The flashbacks to Petra and Rafael’s early days highlight the transformation Yael Grobglas has accomplished with Petra’s character, and each time we check in with Petra in the past, she’s been changed by her love for Rafael. She’s cold and conniving when she first meets Rafael and plans to steal his fortune, warm and affectionate when she walks down the beach with him, and in pained confusion on her wedding day when Magda criticizes her for falling in love with her mark. Bringing all these shades to Petra’s character has made her very sympathetic, and seeing those snapshots of her past with Rafael helps sell the moment when they kiss in the pregnant.

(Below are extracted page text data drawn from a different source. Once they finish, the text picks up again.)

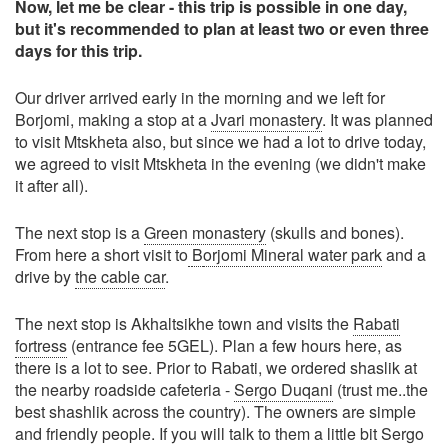
Now, let me be clear - this trip is possible in one day,
but it's recommended to plan at least two or even three
days for this trip.
Our driver arrived early in the morning and we left for
Borjomi, making a stop at a
Jvari monastery
. It was planned
to visit Mtskheta also, but since we had a lot to drive today,
we agreed to visit Mtskheta in the evening (we didn't make
it after all).
The next stop is a
Green monastery
(skulls and bones).
From here a short visit to
B
orjomi
Mineral water park
and a
drive by
the cable car
.
The next stop is Akhaltsikhe town and visits the
Rabati
fortress
(entrance fee 5GEL). Plan a few hours here, as
there is a lot to see. Prior to Rabati, we ordered shaslik at
the nearby roadside cafeteria -
Sergo Duqani
(trust me..the
best shashlik across the country). The owners are simple
and friendly people. If you will talk to them a little bit Sergo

That’s a remarkable feat when this season started with Petra stealing Rafael’s sperm sample and using a turkey baster to impregnate herself, but that’s the kind of magic Jane The Virgin performs on a regular basis. The series finds the real emotion that fuels the sensational telenovela-inspired moments, prioritizing character development to deliver consistently engaging and affecting stories with just the right amount of fantasy to make everything more unpredictable and exciting.
Stray observations
- I love how the blue is hyper-saturated during the IT scenes at the police department, which feels like a deliberate choice to reflect the look of CSI and its ilk.
- When it comes to product integration, Cinquemani does great work giving the Ford voice control system some hilarious lines to read, like all of Rogelio’s tweets (with their ridiculous hashtags) and my personal favorite after Jane’s
- #AwkwardSweaterKiss: “Now let’s get out of here. You kissed his freaking sweater.”
- #WAITINGFORGODOT-NUTS. Someone didn’t get the memo of no punctuation in hashtags.
- Maybe it’s because this show is on after Crazy Ex-Girlfriend, but I could definitely use more musical numbers, even if they are just more scenes of Xo singing classic tunes in Spanish.
- “Did you say ins and outs?”
- “What’s that shade called? ‘Lusty Virgin’?”
- “Get to who this guy is…underneath.”
- “How could he not notice? You guys noticed and it’s not even your name.”
- “And from one secret mission to…Operation: Suss Out Whether Or Not Professor Chavez Might Be Receptive To A Relationship Between Two Mutually Consenting Adults, One Of Whom Might Be Jane.”
- “This happens all the time. No need to talk, just grab my arm and I will give you a tour of the set.”
- Jane: “I feel so…I don’t know.” Xo: “Horny?”